Court ruling against Arizona immigration law is a warning to Illinois and other states


Jan Brewer

An appeals court this week upheld a lower court ruling blocking some of the most strict parts of Arizona's anti-immigration law. This is a blow to politicians like Ariz. Gov. Jan Brewer, who vowed to keep fighting.

The court's rationale is that immigration law is federal, not state or local.

"That 50 individual states or one individual state should have a foreign policy is absurdity too gross to be entertained," wrote Judge John Noonan.
This isn't really a surprise as previous attempts by states or municipalities to enforce immigration laws have not survived lower court challenges.

Remember Farmer's Branch, Texas?

In 2006, it was the first town in the nation to pass an ordinance to prohibit landlords from renting to undocumented immigrants.  Last year, a federal judge ruled it to be unconstitutional for the second time. The court battle has cost that town more than $3.2 million, according to the Dallas Morning News.

Does Arizona want to spend millions to defend this law?

The question is whether this Arizona law will make it all the way to the U.S. Supreme Court. I hope that it does and that the court will strike it down.

That would hopefully stem the plethora of state proposed immigration legislation including  Tennessee, Florida, Georgia and even Illinois.

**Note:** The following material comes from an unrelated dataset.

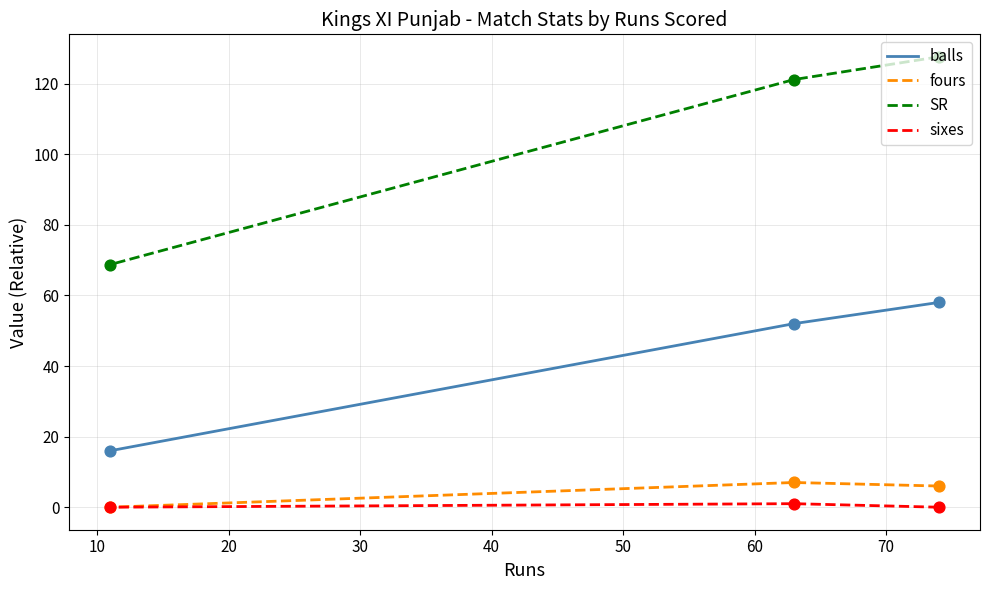

At how many categories does at least one series exceed 122?

1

In 2010, 46 state legislatures and the District of Columbia enacted 208 immigration-related laws and adopted 138 resolutions for a total of 346, according to the National Conference of State Legislatures.

According to the NCSL, in 2005, 300 bills were introduced, 39 laws were enacted and six were vetoed. So there has been a dramatic increase is state immigration laws.

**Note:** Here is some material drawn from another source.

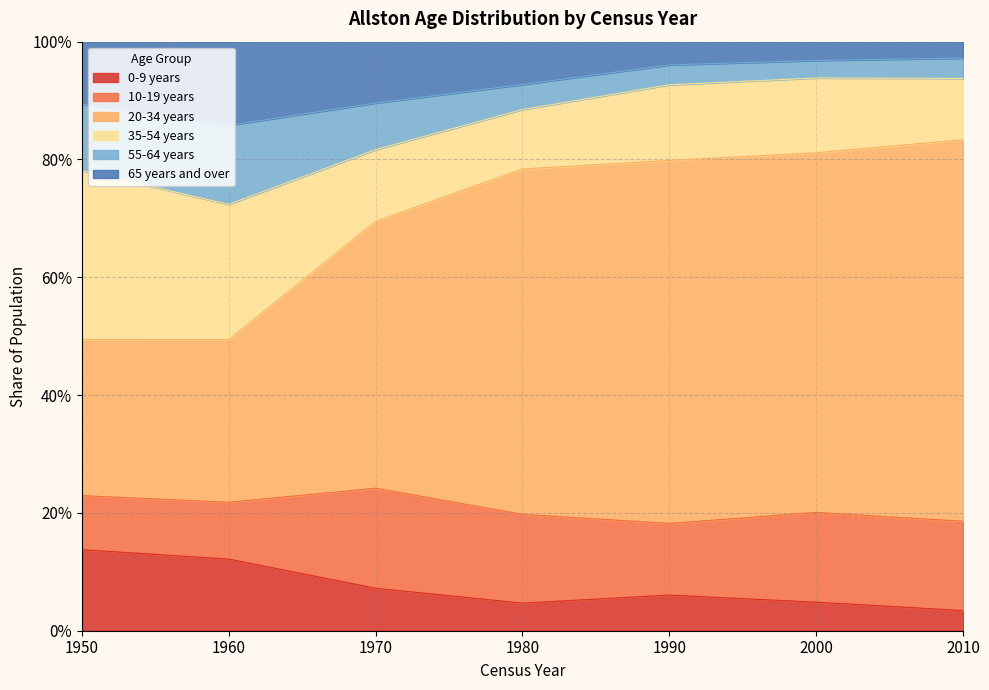

What is the value of the 20-34 years point at the 4th from the left?

0.8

In Illinois, an immigration bill, HB 1879, whose main sponsor is State Rep. Bill Mitchell would force employers to check the federal employment eligibility of new hires.

It was fiercely debated Thursday morning in the state legislature, according to the St. Louis Post-Dispatch. Democrats could not stop a committee vote.

Another Illinois bill, HB1969, proposed by State Rep. Randy Ramey is like Arizona's law and would allow police to ask about a person's immigration status if there is "reasonable suspicion" that person is undocumented.

Lawmakers in Illinois should pay attention to what is happening in Arizona so they don't wind up passing laws that will only wind up in court and cost the state millions to defend.